As a hospital, Children’s hires large numbers of clinical staff for the same job, such as nursing. The hospital shares with job candidates hiring grids that list the amount of compensation that corresponds to years of experience.

”Our hiring grids have helped us a lot. We post those as part of the hiring range we advertise,” says Children’s CHRO Betsy Rodriguez, “People know that when they have two years of experience, they are going to get this much, and there’s very little room for negotiation.”

However, explaining wage ranges to current employees has been more challenging, even though Children’s was already informing employees of their pay ranges—and where they fell in those ranges—as part of the annual customized compensation statement that each worker receives.

Those statements did not prevent workers from expressing surprise when they saw the upper limits of their wage ranges included in job postings. “Even though we were already doing that, I don’t know if people were paying attention to it,” Rodriguez says, “because when they saw posted pay ranges for new employees, they said they had no idea that their position went up to the maximum of that range. So, we had to do a little bit of management around that.”

Before salary posting was required, Rodriguez says Children’s was already conducting training for employees on how the hospital’s compensation strategy works and how to determine where employees are in their pay ranges. “We really focus on team leaders, because we don’t want leaders to throw those questions back to HR,” Rodriguez says. “Employees feel closer to their team leaders, so we want them to be able to explain how we’ve arrived at their salary.”

Downside: The hospital has also seen some negative effects from Colorado’s posting requirements. “The bad part is that when you post a range, everyone looks at the top end of the range and thinks, ‘That’s how much I can make in that role,’ ” Rodriguez says. “We’ve had to do a little education about where in the range we’re going to pay.
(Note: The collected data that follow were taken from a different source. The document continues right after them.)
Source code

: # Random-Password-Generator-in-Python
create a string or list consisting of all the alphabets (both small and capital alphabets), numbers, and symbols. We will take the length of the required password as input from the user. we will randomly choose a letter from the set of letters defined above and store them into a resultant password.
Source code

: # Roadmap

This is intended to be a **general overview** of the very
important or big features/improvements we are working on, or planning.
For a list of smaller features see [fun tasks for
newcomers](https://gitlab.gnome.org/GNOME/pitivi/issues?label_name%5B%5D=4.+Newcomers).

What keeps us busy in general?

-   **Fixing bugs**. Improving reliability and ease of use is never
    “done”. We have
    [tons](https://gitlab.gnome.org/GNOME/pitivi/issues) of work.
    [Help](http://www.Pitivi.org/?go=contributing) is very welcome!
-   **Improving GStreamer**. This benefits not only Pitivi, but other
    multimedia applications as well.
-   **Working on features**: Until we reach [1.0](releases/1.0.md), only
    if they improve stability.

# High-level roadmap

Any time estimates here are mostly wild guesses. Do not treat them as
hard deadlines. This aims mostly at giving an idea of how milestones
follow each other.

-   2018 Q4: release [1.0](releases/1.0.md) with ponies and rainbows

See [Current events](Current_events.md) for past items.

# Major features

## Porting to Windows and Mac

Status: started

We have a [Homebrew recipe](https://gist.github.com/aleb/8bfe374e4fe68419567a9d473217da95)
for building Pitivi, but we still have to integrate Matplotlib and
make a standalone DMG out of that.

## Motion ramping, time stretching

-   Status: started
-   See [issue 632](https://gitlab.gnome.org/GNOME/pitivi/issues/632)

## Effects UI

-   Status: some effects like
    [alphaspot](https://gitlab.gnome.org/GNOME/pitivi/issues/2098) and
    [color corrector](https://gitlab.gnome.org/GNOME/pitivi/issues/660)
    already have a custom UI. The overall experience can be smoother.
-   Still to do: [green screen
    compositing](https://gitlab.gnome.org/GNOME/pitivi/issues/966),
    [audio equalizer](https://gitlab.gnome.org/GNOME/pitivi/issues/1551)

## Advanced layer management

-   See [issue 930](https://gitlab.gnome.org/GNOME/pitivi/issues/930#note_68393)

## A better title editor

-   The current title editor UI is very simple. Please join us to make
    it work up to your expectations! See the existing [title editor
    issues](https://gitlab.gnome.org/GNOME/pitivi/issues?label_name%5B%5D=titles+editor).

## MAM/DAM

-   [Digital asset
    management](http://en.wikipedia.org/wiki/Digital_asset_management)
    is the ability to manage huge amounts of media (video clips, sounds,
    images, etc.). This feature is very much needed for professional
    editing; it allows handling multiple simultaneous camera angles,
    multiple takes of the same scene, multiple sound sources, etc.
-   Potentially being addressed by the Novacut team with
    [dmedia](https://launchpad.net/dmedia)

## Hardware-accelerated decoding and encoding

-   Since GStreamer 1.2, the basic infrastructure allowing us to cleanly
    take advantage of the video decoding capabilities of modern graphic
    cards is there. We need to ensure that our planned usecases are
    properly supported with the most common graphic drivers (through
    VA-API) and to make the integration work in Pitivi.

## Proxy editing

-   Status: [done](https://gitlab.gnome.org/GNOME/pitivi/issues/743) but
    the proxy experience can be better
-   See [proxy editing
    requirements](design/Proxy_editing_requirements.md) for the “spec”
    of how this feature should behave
That was easier to do when we didn’t post the range ahead of time and possibly set unrealistic expectations. But we’ve found ways to manage that.”

Upside: The biggest benefit of Colorado’s law was one that hospital officials did not anticipate. “We’ve told employees that our salaries are in line with the market, but they never believed us,” Rodriguez says. “But now everyone in Colorado posts their salary ranges. So, when someone says they want to work elsewhere for more money, we can show them that the pay range for that job is no different. I’ve been able to solve a lot of issues with leaders, in particular, who have argued they’re losing people because they can get more money elsewhere. I can pull publicly posted data that shows our ranges are not different.”

Next step: Rodriguez says the next step is to think about internal salary transparency. “We have pay transparency for people we haven’t hired yet, but we don’t have it internal to the organization,” Rodriguez says. “If I’m an administrative assistant, I can’t look at what an executive assistant’s range is. That’s our next [decision]. Are we going to go to that place? And what culture changes have to take place for us to handle that?”